Reflexivity was built into analysis through memo-writing across fieldwork and coding, bracketing assumptions before coding sessions, and peer debriefs with colleagues who were not involved in data collection. To reduce the risk of recognition of participants or sites, I deliberately generalized or “thinned” potentially identifying detail. This was an explicit ethical choice, consistent with the view that anonymization often requires compromise in dense networks and sensitive contexts [106,107,108]. These decisions were also guided by multispecies research ethics, which foreground responsibilities not only to human participants but also to animals and to the relational settings in which animal vulnerability is managed and politicized [108]. Finally, I attended to the affective and moral stakes of animal rescue and care which are associated with high levels of stress, secondary traumatic stress, and compassion fatigue. I treated the emotional texture of interviews as part of the research conditions, while remaining cautious not to let empathy substitute for analysis.
5. Conclusions
This study shows that the 2024 amendment reshapes volunteer caregiving through heightened threat, tighter scrutiny, uncertain institutional routes, and a recurring street–clinic–recovery bottleneck. Loss is often plausible but unconfirmable, sustaining chronic vigilance and shifting care from open-ended responsibility to managed exposure. Because municipal and shelter pathways are experienced as opaque, seeking help can feel like a gamble; many caregivers turn to private clinics for immediate treatment, only to encounter short-term holding gaps that derail recovery and push post-treatment care into homes and improvised spaces.

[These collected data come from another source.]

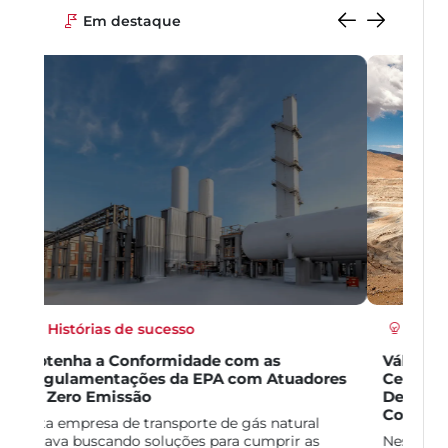
Em destaque
Histórias de sucesso
Válvula de Controle Revestida de
Cerâmica Melhora Consideravelmente o
Desempenho no Processo de
Concentrador de Cobre
Nesta aplicação, o cliente estava usando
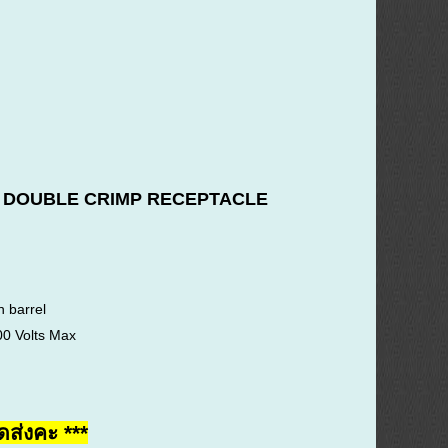
D DOUBLE CRIMP RECEPTACLE
 barrel
00 Volts Max
ดส่งคะ ***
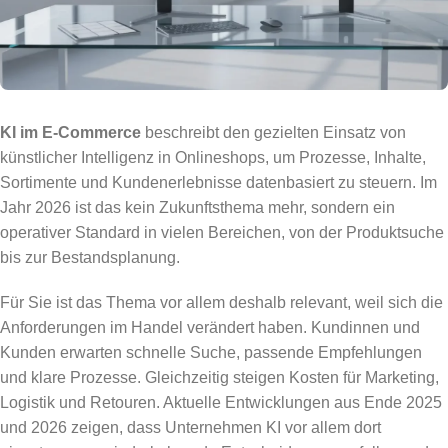
KI im E-Commerce
beschreibt den gezielten Einsatz von
künstlicher Intelligenz in Onlineshops, um Prozesse, Inhalte,
Sortimente und Kundenerlebnisse datenbasiert zu steuern. Im
Jahr 2026 ist das kein Zukunftsthema mehr, sondern ein
operativer Standard in vielen Bereichen, von der Produktsuche
bis zur Bestandsplanung.
Für Sie ist das Thema vor allem deshalb relevant, weil sich die
Anforderungen im Handel verändert haben. Kundinnen und
Kunden erwarten schnelle Suche, passende Empfehlungen
und klare Prozesse. Gleichzeitig steigen Kosten für Marketing,
Logistik und Retouren. Aktuelle Entwicklungen aus Ende 2025
und 2026 zeigen, dass Unternehmen KI vor allem dort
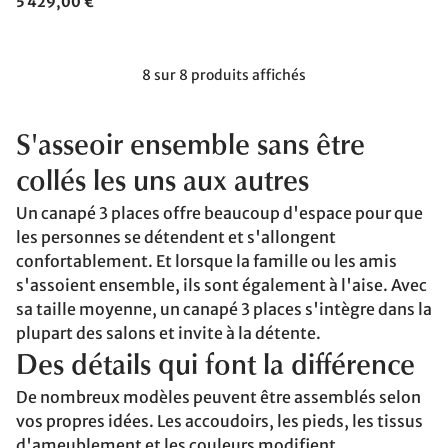
5 429,00 €
8 sur 8 produits affichés
S'asseoir ensemble sans être
collés les uns aux autres
Un canapé 3 places offre beaucoup d'espace pour que
les personnes se détendent et s'allongent
confortablement. Et lorsque la famille ou les amis
s'assoient ensemble, ils sont également à l'aise. Avec
sa taille moyenne, un canapé 3 places s'intègre dans la
plupart des salons et invite à la détente.
Des détails qui font la différence
De nombreux modèles peuvent être assemblés selon
vos propres idées. Les accoudoirs, les pieds, les tissus
d'ameublement et les couleurs modifient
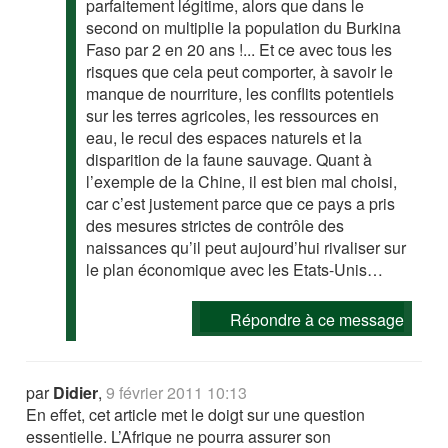
parfaitement légitime, alors que dans le
second on multiplie la population du Burkina
Faso par 2 en 20 ans !... Et ce avec tous les
risques que cela peut comporter, à savoir le
manque de nourriture, les conflits potentiels
sur les terres agricoles, les ressources en
eau, le recul des espaces naturels et la
disparition de la faune sauvage. Quant à
l’exemple de la Chine, il est bien mal choisi,
car c’est justement parce que ce pays a pris
des mesures strictes de contrôle des
naissances qu’il peut aujourd’hui rivaliser sur
le plan économique avec les Etats-Unis…
Répondre à ce message
par
Didier
,
9 février 2011 10:13
En effet, cet article met le doigt sur une question
essentielle. L’Afrique ne pourra assurer son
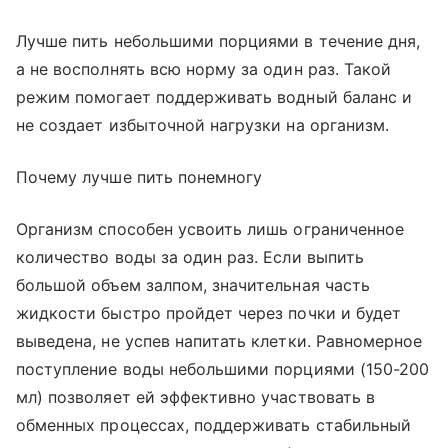
Лучше пить небольшими порциями в течение дня,
а не восполнять всю норму за один раз. Такой
режим помогает поддерживать водный баланс и
не создает избыточной нагрузки на организм.
Почему лучше пить понемногу
Организм способен усвоить лишь ограниченное
количество воды за один раз. Если выпить
большой объем залпом, значительная часть
жидкости быстро пройдет через почки и будет
выведена, не успев напитать клетки. Равномерное
поступление воды небольшими порциями (150-200
мл) позволяет ей эффективно участвовать в
обменных процессах, поддерживать стабильный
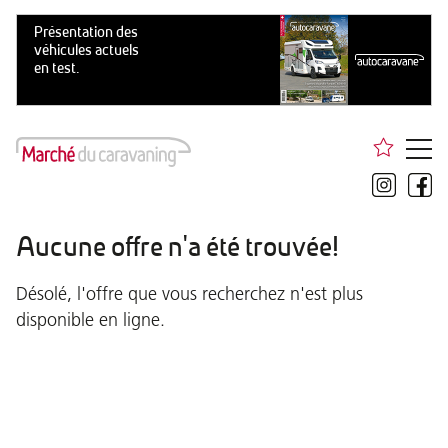
Aucune offre n'a été trouvée!
Désolé, l'offre que vous recherchez n'est plus
disponible en ligne.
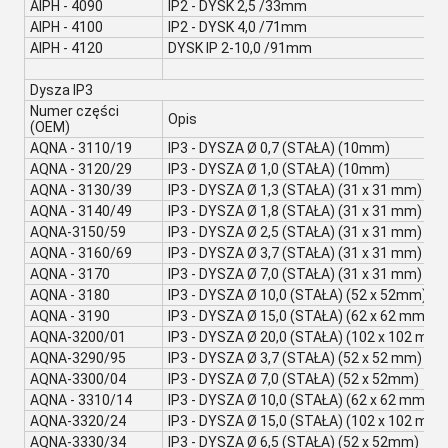
AIPH - 4090
IP2 - DYSK 2,5 /33mm
AIPH - 4100
IP2 - DYSK 4,0 /71mm
AIPH - 4120
DYSK IP 2-10,0 /91mm
Dysza IP3
Numer części
Opis
(OEM)
AQNA - 3110/19
IP3 - DYSZA Ø 0,7 (STAŁA) (10mm)
AQNA - 3120/29
IP3 - DYSZA Ø 1,0 (STAŁA) (10mm)
AQNA - 3130/39
IP3 - DYSZA Ø 1,3 (STAŁA) (31 x 31 mm)
AQNA - 3140/49
IP3 - DYSZA Ø 1,8 (STAŁA) (31 x 31 mm)
AQNA-3150/59
IP3 - DYSZA Ø 2,5 (STAŁA) (31 x 31 mm)
AQNA - 3160/69
IP3 - DYSZA Ø 3,7 (STAŁA) (31 x 31 mm)
AQNA - 3170
IP3 - DYSZA Ø 7,0 (STAŁA) (31 x 31 mm)
AQNA - 3180
IP3 - DYSZA Ø 10,0 (STAŁA) (52 x 52mm)
AQNA - 3190
IP3 - DYSZA Ø 15,0 (STAŁA) (62 x 62 mm)
AQNA-3200/01
IP3 - DYSZA Ø 20,0 (STAŁA) (102 x 102 mm)
AQNA-3290/95
IP3 - DYSZA Ø 3,7 (STAŁA) (52 x 52 mm)
AQNA-3300/04
IP3 - DYSZA Ø 7,0 (STAŁA) (52 x 52mm)
AQNA - 3310/14
IP3 - DYSZA Ø 10,0 (STAŁA) (62 x 62 mm)
AQNA-3320/24
IP3 - DYSZA Ø 15,0 (STAŁA) (102 x 102 mm)
AQNA-3330/34
IP3 - DYSZA Ø 6,5 (STAŁA) (52 x 52mm)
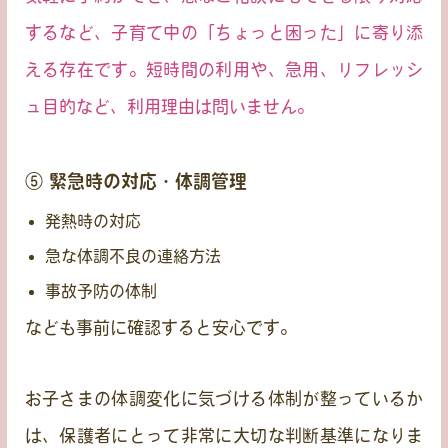
するなど、子育て中の「ちょっと困った」に寄り添
える存在です。短時間の利用や、急用、リフレッシ
ュ目的など、利用理由は問いません。
⑤ 緊急時の対応・体調管理
発熱時の対応
急な体調不良の連絡方法
事故予防の体制
なども事前に確認すると安心です。
お子さまの体調変化に気づける体制が整っているか
は、保護者にとって非常に大切な判断基準になりま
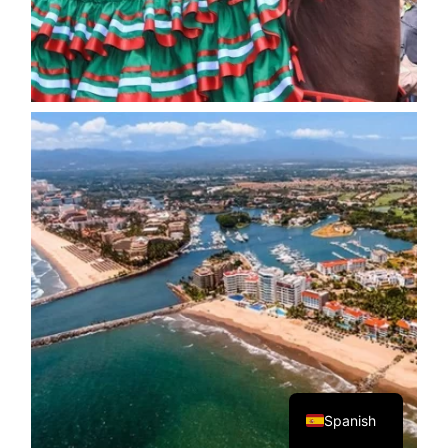
English
Spanish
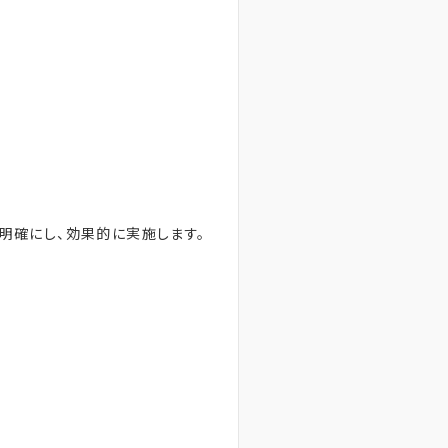
明確にし、効果的に実施します。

Withdrawal, then, should be read as a structured response to constraint rather than indifference. When cases must fit protocols to become actionable, delay and deferral become routine, and the work of managing time, risk, and fallout shifts back onto volunteers. The implication is straightforward: caregiver capacity is part of urban animal welfare. Reducing preventable suffering will require bridge infrastructures that make timely care feasible and low-risk—predictable municipal response, short-term holding and recovery options, and referral pathways that do not turn help-seeking into exposure.